Keep the pictures out of your copy. Transcribe the records below exactly.

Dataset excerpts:
##############################

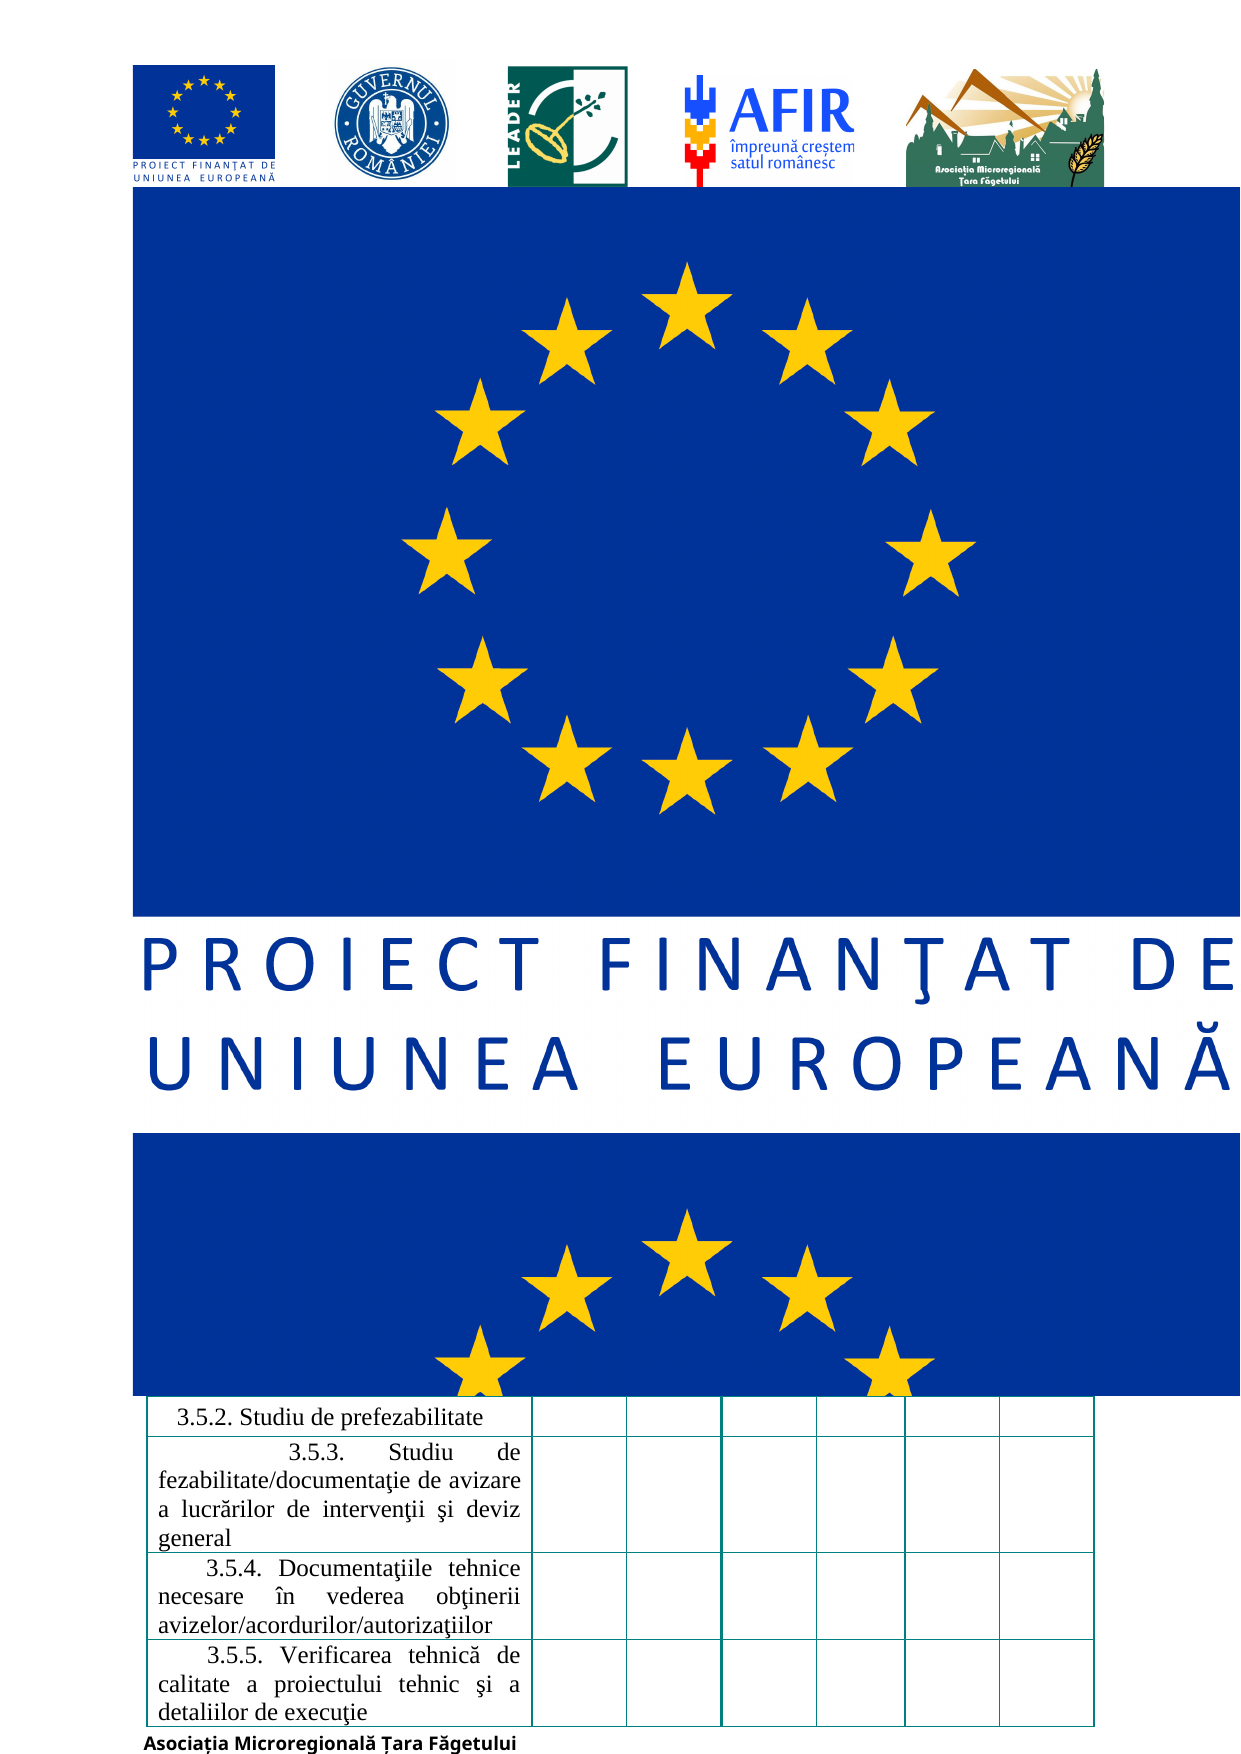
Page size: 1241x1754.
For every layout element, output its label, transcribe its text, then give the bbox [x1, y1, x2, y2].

table_cell [817, 1640, 904, 1726]
table_cell [533, 1437, 626, 1552]
table_cell [723, 1437, 816, 1552]
table_cell 3.5.5. Verificarea tehnică de calitate a proiectului tehnic şi a detaliilor de execuţie [148, 1640, 531, 1726]
table_cell 3.5.4. Documentaţiile tehnice necesare în vederea obţinerii avizelor/acordurilor/autorizaţiilor [148, 1553, 531, 1639]
table_cell [723, 1553, 816, 1639]
table_cell [817, 1553, 904, 1639]
table_cell [533, 1640, 626, 1726]
table_cell [1000, 1437, 1093, 1552]
table_cell [817, 1437, 904, 1552]
table_cell [1000, 1640, 1093, 1726]
table_cell [533, 1553, 626, 1639]
table_cell [627, 1397, 720, 1436]
table_cell [533, 1397, 626, 1436]
table_cell [627, 1553, 720, 1639]
table_cell [906, 1437, 999, 1552]
table_cell [723, 1397, 816, 1436]
table_cell [817, 1397, 904, 1436]
table_cell [627, 1640, 720, 1726]
table_cell 3.5.3. Studiu de fezabilitate/documentaţie de avizare a lucrărilor de intervenţii şi deviz general [148, 1437, 531, 1552]
table_cell [1000, 1397, 1093, 1436]
picture [132, 59, 1241, 1396]
table_cell [906, 1397, 999, 1436]
table_cell [1000, 1553, 1093, 1639]
table_cell [906, 1640, 999, 1726]
table_cell [723, 1640, 816, 1726]
table_cell [906, 1553, 999, 1639]
table_cell [627, 1437, 720, 1552]
table_cell 3.5.2. Studiu de prefezabilitate [148, 1397, 531, 1436]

##############################

> [Answer box]
Page size: 1241x1754.
For every layout element, output its label, transcribe its text, then give the bbox [x1, y1, x2, y2].

table_cell [817, 1640, 904, 1726]
table_cell [533, 1437, 626, 1552]
table_cell [723, 1437, 816, 1552]
table_cell 3.5.5. Verificarea tehnică de calitate a proiectului tehnic şi a detaliilor de execuţie [148, 1640, 531, 1726]
table_cell 3.5.4. Documentaţiile tehnice necesare în vederea obţinerii avizelor/acordurilor/autorizaţiilor [148, 1553, 531, 1639]
table_cell [723, 1553, 816, 1639]
table_cell [817, 1553, 904, 1639]
table_cell [533, 1640, 626, 1726]
table_cell [1000, 1437, 1093, 1552]
table_cell [817, 1437, 904, 1552]
table_cell [1000, 1640, 1093, 1726]
table_cell [533, 1553, 626, 1639]
table_cell [627, 1397, 720, 1436]
table_cell [533, 1397, 626, 1436]
table_cell [627, 1553, 720, 1639]
table_cell [906, 1437, 999, 1552]
table_cell [723, 1397, 816, 1436]
table_cell [817, 1397, 904, 1436]
table_cell [627, 1640, 720, 1726]
table_cell 3.5.3. Studiu de fezabilitate/documentaţie de avizare a lucrărilor de intervenţii şi deviz general [148, 1437, 531, 1552]
table_cell [1000, 1397, 1093, 1436]
picture [132, 59, 1241, 1396]
table_cell [906, 1397, 999, 1436]
table_cell [1000, 1553, 1093, 1639]
table_cell [906, 1640, 999, 1726]
table_cell [723, 1640, 816, 1726]
table_cell [906, 1553, 999, 1639]
table_cell [627, 1437, 720, 1552]
table_cell 3.5.2. Studiu de prefezabilitate [148, 1397, 531, 1436]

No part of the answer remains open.